ERROR: failed to merge alignments at position 3355
       Please file a bug report
ERROR: failed to merge alignments at position 327
       Please file a bug report
ERROR: failed to merge alignments at position 468
       Please file a bug report
cat: merges.1.txt: No such file or directory
cat: merges.2.txt: No such file or directory
cat: merges.4.txt: No such file or directory
cat: merges.7.txt: No such file or directory
[...]
cat: merges.57.txt: No such file or directory
cat: merges.58.txt: No such file or directory
cat: merges.62.txt: No such file or directory
cat: merges.64.txt: No such file or directory
cat: merges.66.txt: No such file or directory
cat: merges.70.txt: No such file or directory
cat: merges.74.txt: No such file or directory
cat: merges.77.txt: No such file or directory
cat: merges.78.txt: No such file or directory
[Wed Oct 28 17:42:09 CET 2020] Warning! Some or all gap consensus jobs failed, see files in mr.41.15.17.0.029.join_consensus.tmp, proceeding anyway, to rerun gap consensus erase mr.41.15.17.0.029.1.fa and re-run assemble.sh
[Wed Oct 28 17:44:26 CET 2020] Generating assembly input files
[Wed Oct 28 22:30:19 CET 2020] Coverage threshold for splitting unitigs is 35 minimum ovl 250
[Wed Oct 28 22:30:19 CET 2020] Running assembly

I wonder if there is something I should worry about. During the megareads step there have been many lines like the ones on top.

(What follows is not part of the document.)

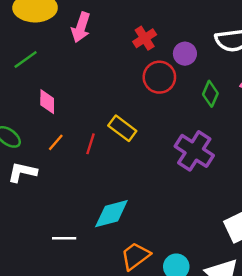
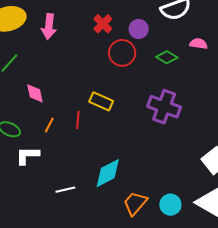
green diamond: (210, 94) -> (167, 57), turned -70
white line: (64, 238) -> (65, 190), moved

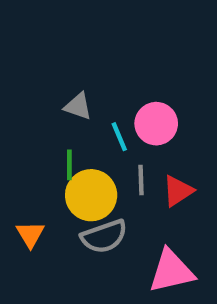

Also, I noticed that both now and earlier (when running nucmer for the megareads I guess) the job was taking about double the number of CPUs I gave it (70-80 when giving 40): is that normal? The sys admins are not happy to see that high load (the machine has 48 cores). Can it be now that a file called mr.41.15.17.0.029.1.fa has the megareads? Given its size and header structure, I would guess so. I was expecting to have Flye running now, is it coming later? The MaSuRCA version I am using is 3.3.9 Thanks,

Dario

sarahshah commented 3 years ago

I am getting the same kind of error with MaSuRCA v4.0.1, running it on a large eukaryotic genome (dataset is a combo of PacBio, Nanopore, and Illumina reads):

[Wed Feb 10 09:39:10 AEST 2021] Processing pe library reads
[Wed Feb 10 09:39:10 AEST 2021] Average PE read length 148
[Wed Feb 10 09:39:10 AEST 2021] Using kmer size of 99 for the graph
cat: write error: Broken pipe
[Wed Feb 10 09:39:10 AEST 2021] MIN_Q_CHAR: 33
[Wed Feb 10 09:39:10 AEST 2021] Estimated genome size: 1485293479
[Wed Feb 10 09:39:10 AEST 2021] Creating k-unitigs with k=99
[Wed Feb 10 15:49:52 AEST 2021] Computing super reads from PE 
[Thu Feb 11 05:24:03 AEST 2021] Using CABOG from /gpfs1/homes/s4255161/MaSuRCA-4.0.1/bin/../CA8/L
inux-amd64/bin
[Thu Feb 11 05:24:03 AEST 2021] Running mega-reads correction/assembly
[Thu Feb 11 05:24:03 AEST 2021] Using mer size 17 for mapping, B=12, d=0.02
[Thu Feb 11 05:24:03 AEST 2021] Estimated Genome Size 1485293479
[Thu Feb 11 05:24:03 AEST 2021] Estimated Ploidy 1
[Thu Feb 11 05:24:03 AEST 2021] Using 24 threads
[Thu Feb 11 05:24:03 AEST 2021] Output prefix mr.41.17.12.0.02

gzip: stdout: Broken pipe
[Thu Feb 11 05:24:03 AEST 2021] Pre-correction and initial filtering of the long reads
[Thu Feb 11 20:49:47 AEST 2021] Reducing super-read k-mer size
[Thu Feb 11 22:00:41 AEST 2021] Computing mega-reads
[Thu Feb 11 22:00:41 AEST 2021] Running locally in 1 batch
[Mon Feb 15 03:09:59 AEST 2021] Refining alignments
ERROR: failed to merge alignments at position 482
       Please file a bug report
[Mon Feb 15 04:24:38 AEST 2021] Computing allowed merges
[Mon Feb 15 04:27:58 AEST 2021] Joining
[Mon Feb 15 04:38:02 AEST 2021] Gap consensus
[Mon Feb 15 05:10:12 AEST 2021] Generating assembly input files
[Mon Feb 15 08:01:48 AEST 2021] Coverage threshold for splitting unitigs is 37 minimum ovl 499
[Mon Feb 15 08:01:48 AEST 2021] Running assembly

My job hasn't completed yet, but just like @dcopetti it moved on from the error and started running the assembly. Should we be concerned?